WHAT YOU HAVE TO DO :: Transcribe every line of text from the entries below word for word, omitting the pictures.

Saved data entries:
▶

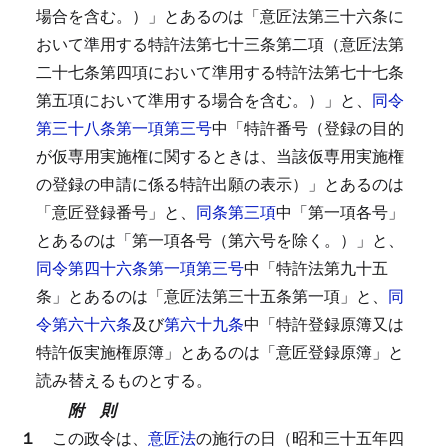
場合を含む。）」とあるのは「意匠法第三十六条に
おいて準用する特許法第七十三条第二項（意匠法第
二十七条第四項において準用する特許法第七十七条
第五項において準用する場合を含む。）」と、
同令
第三十八条第一項第三号
中「特許番号（登録の目的
が仮専用実施権に関するときは、当該仮専用実施権
の登録の申請に係る特許出願の表示）」とあるのは
「意匠登録番号」と、
同条第三項
中「第一項各号」
とあるのは「第一項各号（第六号を除く。）」と、
同令第四十六条第一項第三号
中「特許法第九十五
条」とあるのは「意匠法第三十五条第一項」と、
同
令第六十六条
及び
第六十九条
中「特許登録原簿又は
特許仮実施権原簿」とあるのは「意匠登録原簿」と
読み替えるものとする。
附 則
１
この政令は、
意匠法
の施行の日（昭和三十五年四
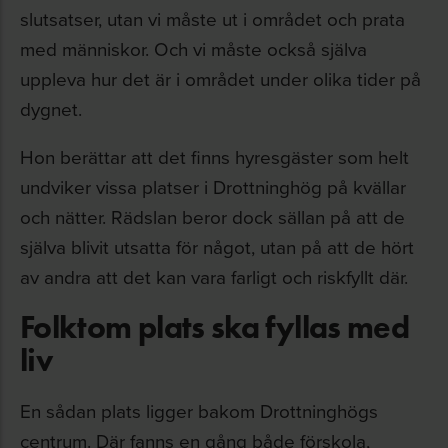
slutsatser, utan vi måste ut i området och prata
med människor. Och vi måste också själva
uppleva hur det är i området under olika tider på
dygnet.
Hon berättar att det finns hyresgäster som helt
undviker vissa platser i Drottninghög på kvällar
och nätter. Rädslan beror dock sällan på att de
själva blivit utsatta för något, utan på att de hört
av andra att det kan vara farligt och riskfyllt där.
Folktom plats ska fyllas med
liv
En sådan plats ligger bakom Drottninghögs
centrum. Där fanns en gång både förskola,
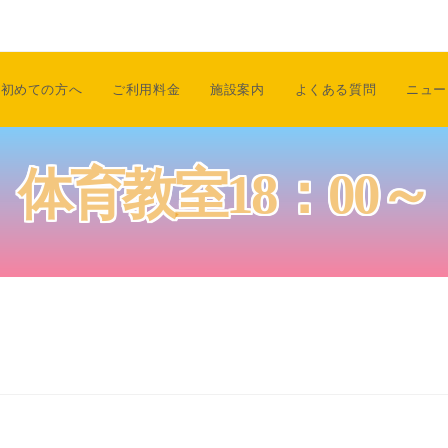
初めての方へ
ご利用料金
施設案内
よくある質問
ニュー
体育教室18：00～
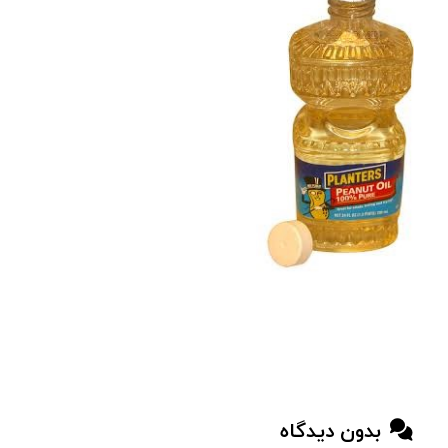
بدون دیدگاه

◀

SOLVED PROBLEM ::
場合を含む。）」とあるのは「意匠法第三十六条に
おいて準用する特許法第七十三条第二項（意匠法第
二十七条第四項において準用する特許法第七十七条
第五項において準用する場合を含む。）」と、
同令
第三十八条第一項第三号
中「特許番号（登録の目的
が仮専用実施権に関するときは、当該仮専用実施権
の登録の申請に係る特許出願の表示）」とあるのは
「意匠登録番号」と、
同条第三項
中「第一項各号」
とあるのは「第一項各号（第六号を除く。）」と、
同令第四十六条第一項第三号
中「特許法第九十五
条」とあるのは「意匠法第三十五条第一項」と、
同
令第六十六条
及び
第六十九条
中「特許登録原簿又は
特許仮実施権原簿」とあるのは「意匠登録原簿」と
読み替えるものとする。
附 則
１
この政令は、
意匠法
の施行の日（昭和三十五年四
slutsatser, utan vi måste ut i området och prata
med människor. Och vi måste också själva
uppleva hur det är i området under olika tider på
dygnet.
Hon berättar att det finns hyresgäster som helt
undviker vissa platser i Drottninghög på kvällar
och nätter. Rädslan beror dock sällan på att de
själva blivit utsatta för något, utan på att de hört
av andra att det kan vara farligt och riskfyllt där.
Folktom plats ska fyllas med
liv
En sådan plats ligger bakom Drottninghögs
centrum. Där fanns en gång både förskola,
初めての方へ
ご利用料金
施設案内
よくある質問
ニュー
体育教室18：00～
بدون دیدگاه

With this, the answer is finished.